1st gear isn't really a big deal. Just a question of different style of pulling away. Within no time at all it becomes second nature - hence my gaffe with the 3L Fiat. 

At the risk of bringing a whole heap of criticism down on my head, I seek to reassure you re your choice of new van. Note: In my opinion - I think the build quality of Hymer is second to none. I am sure you will enjoy the benefits of your new van. Even though we move on to the new there is often regret when parting with the old. 

Commiserations re loss of your C1. 

Sal


----------



## pippin (Nov 15, 2007)

Thanks Malcolm - I will look into it.


----------



## jiwawa (Jun 22, 2007)

I had a software upgrade last week, FOC. 

I'd called to see if mine was on the recall list for oil pump failure which I'd read about online.

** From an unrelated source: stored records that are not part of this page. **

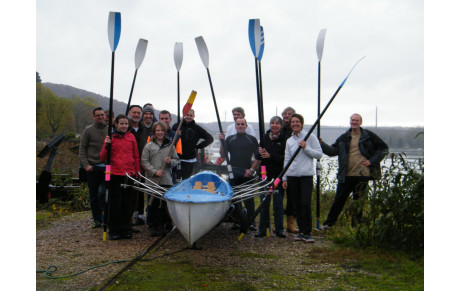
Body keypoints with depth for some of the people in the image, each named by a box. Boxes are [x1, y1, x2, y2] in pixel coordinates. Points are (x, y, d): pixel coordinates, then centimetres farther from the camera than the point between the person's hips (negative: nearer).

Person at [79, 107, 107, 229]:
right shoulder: (88, 130, 2)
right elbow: (82, 149, 2)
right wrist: (86, 164, -8)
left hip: (107, 167, 1)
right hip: (93, 167, -1)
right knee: (93, 196, 6)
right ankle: (96, 219, 16)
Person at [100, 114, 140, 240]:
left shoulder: (131, 137, 7)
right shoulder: (110, 137, 1)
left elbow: (136, 156, 14)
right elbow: (103, 158, 0)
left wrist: (138, 172, 11)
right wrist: (106, 145, -15)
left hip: (129, 174, 2)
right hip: (115, 175, -2)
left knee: (127, 204, 8)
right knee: (115, 204, 1)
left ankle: (126, 230, 19)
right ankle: (113, 231, 12)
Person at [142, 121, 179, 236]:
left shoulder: (170, 145, 9)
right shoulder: (149, 146, 5)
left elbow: (176, 160, 14)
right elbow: (144, 162, 2)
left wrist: (170, 161, -8)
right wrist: (155, 171, -9)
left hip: (166, 180, 1)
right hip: (152, 180, -1)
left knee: (165, 204, -1)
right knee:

Mine isn't properly on the system as it was bought in Germany. 

Anyway, he said no to the oil pump but I was due a software update. 

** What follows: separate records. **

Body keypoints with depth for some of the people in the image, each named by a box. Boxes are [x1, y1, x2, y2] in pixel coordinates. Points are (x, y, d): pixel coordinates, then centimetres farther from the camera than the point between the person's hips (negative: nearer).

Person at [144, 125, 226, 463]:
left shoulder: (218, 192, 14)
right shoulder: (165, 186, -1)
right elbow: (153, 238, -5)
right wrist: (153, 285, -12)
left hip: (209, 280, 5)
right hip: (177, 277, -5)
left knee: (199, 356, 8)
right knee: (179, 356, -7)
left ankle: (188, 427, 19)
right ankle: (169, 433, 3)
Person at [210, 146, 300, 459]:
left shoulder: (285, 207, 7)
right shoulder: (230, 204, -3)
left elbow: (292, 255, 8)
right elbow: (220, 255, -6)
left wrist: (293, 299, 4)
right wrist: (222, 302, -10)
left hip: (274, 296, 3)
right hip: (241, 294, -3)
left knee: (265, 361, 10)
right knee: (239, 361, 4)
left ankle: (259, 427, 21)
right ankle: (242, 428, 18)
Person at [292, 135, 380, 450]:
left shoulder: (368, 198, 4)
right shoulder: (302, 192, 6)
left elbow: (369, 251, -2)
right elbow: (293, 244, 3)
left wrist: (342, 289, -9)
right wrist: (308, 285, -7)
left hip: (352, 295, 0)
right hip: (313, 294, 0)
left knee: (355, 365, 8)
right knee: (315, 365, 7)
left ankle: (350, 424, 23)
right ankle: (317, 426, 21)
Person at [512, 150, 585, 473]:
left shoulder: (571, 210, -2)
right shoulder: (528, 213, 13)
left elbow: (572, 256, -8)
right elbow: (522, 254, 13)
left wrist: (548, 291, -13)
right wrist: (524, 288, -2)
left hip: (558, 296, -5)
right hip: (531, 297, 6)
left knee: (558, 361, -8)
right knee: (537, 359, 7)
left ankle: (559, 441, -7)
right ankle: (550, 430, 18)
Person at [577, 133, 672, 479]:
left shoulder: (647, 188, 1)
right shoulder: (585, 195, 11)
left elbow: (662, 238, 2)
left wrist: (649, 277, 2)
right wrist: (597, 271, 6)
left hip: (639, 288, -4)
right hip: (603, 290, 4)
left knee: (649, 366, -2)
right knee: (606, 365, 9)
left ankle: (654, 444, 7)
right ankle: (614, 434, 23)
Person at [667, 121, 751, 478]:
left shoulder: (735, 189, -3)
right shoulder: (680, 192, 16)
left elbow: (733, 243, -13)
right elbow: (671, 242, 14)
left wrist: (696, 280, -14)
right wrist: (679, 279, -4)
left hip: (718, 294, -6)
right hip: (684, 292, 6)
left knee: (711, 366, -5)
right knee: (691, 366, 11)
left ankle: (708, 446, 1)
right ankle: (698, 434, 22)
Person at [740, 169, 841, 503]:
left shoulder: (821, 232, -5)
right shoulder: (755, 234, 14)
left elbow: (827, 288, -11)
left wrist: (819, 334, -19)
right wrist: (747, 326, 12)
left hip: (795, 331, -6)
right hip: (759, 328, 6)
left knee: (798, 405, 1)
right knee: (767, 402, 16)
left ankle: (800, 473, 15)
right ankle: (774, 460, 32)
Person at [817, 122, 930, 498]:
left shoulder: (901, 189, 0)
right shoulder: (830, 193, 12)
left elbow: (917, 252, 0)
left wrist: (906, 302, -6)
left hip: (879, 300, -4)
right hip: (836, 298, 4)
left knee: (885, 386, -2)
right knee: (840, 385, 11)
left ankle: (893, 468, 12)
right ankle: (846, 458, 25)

Duly went, had it done, but when I asked what it was supposed to address, he couldn't say! 

I've been away since (not in the van so haven't checked out the stalling start) but I shall ring when I get home, get them to find out.


----------



## emjaiuk (Jun 3, 2005)

In truth Sal you're probably right. after all my wife not having an oven any more, a minuscule fridge without a separate freezer and no kitchen workspace and no full length wardrobe wont effect me (I hope), I've now got a garage!:laugh:

Malcolm


----------



## MyGalSal (Dec 8, 2008)

emjaiuk said:


> In truth Sal you're probably right. after all my wife not having an oven any more, a minuscule fridge without a separate freezer and no kitchen workspace and no full length wardrobe wont effect me (I hope), I've now got a garage!:laugh:
> 
> Malcolm


Hmm, indeed. Got nothing to offer on all those very valid points other than Remoskas are brilliant. Enjoy your garage. 😀

Sal


----------